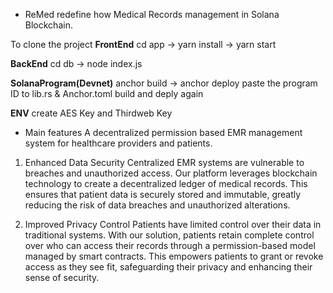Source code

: * ReMed redefine how Medical Records management in Solana Blockchain.

To clone the project 
**FrontEnd**
cd app -> yarn install -> yarn start

**BackEnd**
cd db -> node index.js

**SolanaProgram(Devnet)**
anchor build -> anchor deploy
paste the program ID to lib.rs & Anchor.toml
build and deply again 

**ENV**
create AES Key and Thirdweb Key

* Main features
A decentralized permission based EMR management system for healthcare providers and patients.
1. Enhanced Data Security
Centralized EMR systems are vulnerable to breaches and unauthorized access. Our platform leverages blockchain technology to create a decentralized ledger of medical records. This ensures that patient data is securely stored and immutable, greatly reducing the risk of data breaches and unauthorized alterations.

2. Improved Privacy Control
Patients have limited control over their data in traditional systems. With our solution, patients retain complete control over who can access their records through a permission-based model managed by smart contracts. This empowers patients to grant or revoke access as they see fit, safeguarding their privacy and enhancing their sense of security.
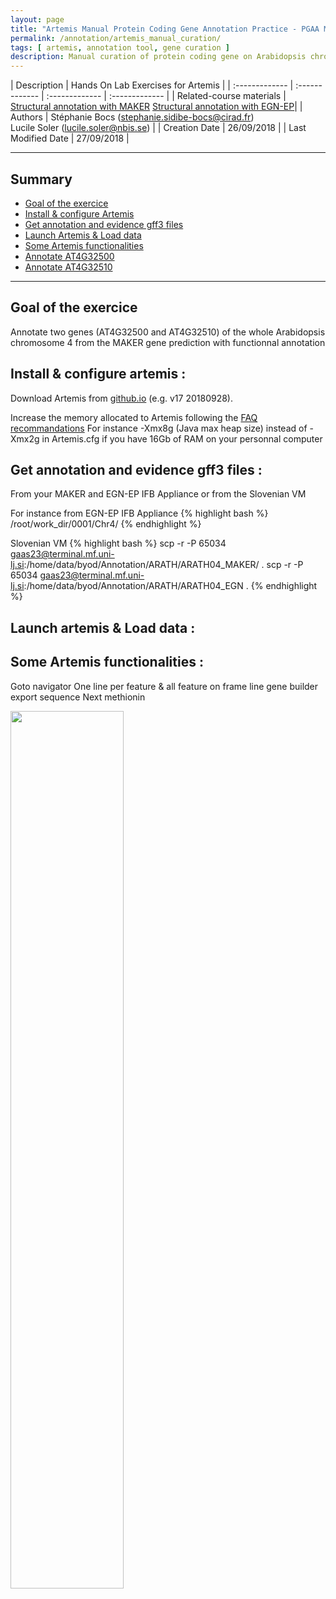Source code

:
 ```yaml
---
layout: page
title: "Artemis Manual Protein Coding Gene Annotation Practice - PGAA Montpellier"
permalink: /annotation/artemis_manual_curation/
tags: [ artemis, annotation tool, gene curation ]
description: Manual curation of protein coding gene on Arabidopsis chromosome 4 with Artemis annotation tool page
---
```


| Description | Hands On Lab Exercises for Artemis |
| :------------- | :------------- | :------------- | :------------- |
| Related-course materials | [Structural annotation with MAKER](https://southgreenplatform.github.io/trainings/annotation/MAKER/StructuralAnnotation_mtp/) [Structural annotation with EGN-EP](https://southgreenplatform.github.io/trainings/annotation/Eugene/exercice_eugene_appliance/)|
| Authors | Stéphanie Bocs (stephanie.sidibe-bocs@cirad.fr)<br/>Lucile Soler (lucile.soler@nbis.se)  |
| Creation Date | 26/09/2018 |
| Last Modified Date | 27/09/2018 |

-----------------------

## Summary

* [Goal of the exercice](#exercice)
* [Install & configure Artemis](#install-configure-artemis)
* [Get annotation and evidence gff3 files](#get-annotation-evidence-gff3-file)
* [Launch Artemis & Load data](#load-art-load-data)
* [Some Artemis functionalities](#art-functionalities)
* [Annotate AT4G32500](#annotate-AT4G32500)
* [Annotate AT4G32510](#annotate-AT4G32510)

-----------------------

<a name="exercice)"></a>
## Goal of the exercice

Annotate two genes (AT4G32500 and AT4G32510) of the whole Arabidopsis chromosome 4 from the MAKER gene prediction with functionnal annotation

<a name="install-configure-artemis"></a>
##  Install & configure artemis :

Download Artemis from [github.io](http://sanger-pathogens.github.io/Artemis/) (e.g. v17 20180928).

Increase the memory allocated to Artemis following the [FAQ recommandations](http://sanger-pathogens.github.io/Artemis/Artemis/)
For instance -Xmx8g (Java max heap size) instead of -Xmx2g in Artemis.cfg if you have 16Gb of RAM on your personnal computer

<a name="get-annotation-evidence-gff3-file"></a>
##  Get annotation and evidence gff3 files :

From your MAKER and EGN-EP IFB Appliance or from the Slovenian VM

For instance from EGN-EP IFB Appliance
{% highlight bash %}
/root/work_dir/0001/Chr4/
{% endhighlight %}

Slovenian VM
{% highlight bash %}
scp -r -P 65034 gaas23@terminal.mf.uni-lj.si:/home/data/byod/Annotation/ARATH/ARATH04_MAKER/ .
scp -r -P 65034 gaas23@terminal.mf.uni-lj.si:/home/data/byod/Annotation/ARATH/ARATH04_EGN .
{% endhighlight %}

<a name="load-art-load-data"></a>
##  Launch artemis & Load data :

<a name="art-functionalities"></a>
##  Some Artemis functionalities :

Goto navigator
One line per feature & all feature on frame line
gene builder
export sequence
Next methionin

<img width="60%" src="{{ site.url }}/images/Excel10.3_IFBcloud_account_create.png" alt="" />
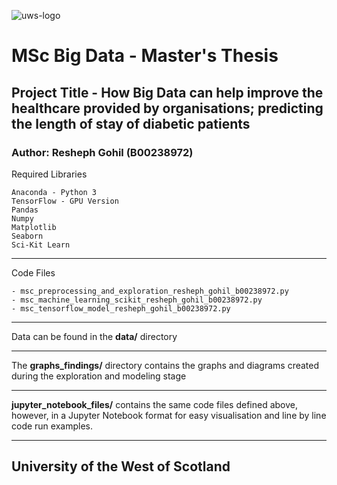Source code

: ![uws-logo](https://upload.wikimedia.org/wikipedia/commons/thumb/3/33/University_of_the_West_of_Scotland_Logo.svg/2000px-University_of_the_West_of_Scotland_Logo.svg.png)

# MSc Big Data - Master's Thesis
## Project Title - **How Big Data can help improve the healthcare provided by organisations; predicting the length of stay of diabetic patients**

### Author: Resheph Gohil (B00238972)


Required Libraries
```
Anaconda - Python 3
TensorFlow - GPU Version
Pandas
Numpy
Matplotlib
Seaborn
Sci-Kit Learn
```


---
Code Files
```
- msc_preprocessing_and_exploration_resheph_gohil_b00238972.py
- msc_machine_learning_scikit_resheph_gohil_b00238972.py
- msc_tensorflow_model_resheph_gohil_b00238972.py
```

---
Data can be found in the **data/** directory


---
The **graphs_findings/** directory contains the graphs and diagrams created during the exploration and modeling stage



---
**jupyter_notebook_files/** contains the same code files defined above, however, in a Jupyter Notebook format for easy visualisation and line by line code run examples.

---
## University of the West of Scotland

════════

* [Exercise brief]
Copy each line of the listing that contains "terminal".

* [Answer for this exercise]
scp -r -P 65034 gaas23@terminal.mf.uni-lj.si:/home/data/byod/Annotation/ARATH/ARATH04_MAKER/ .
scp -r -P 65034 gaas23@terminal.mf.uni-lj.si:/home/data/byod/Annotation/ARATH/ARATH04_EGN .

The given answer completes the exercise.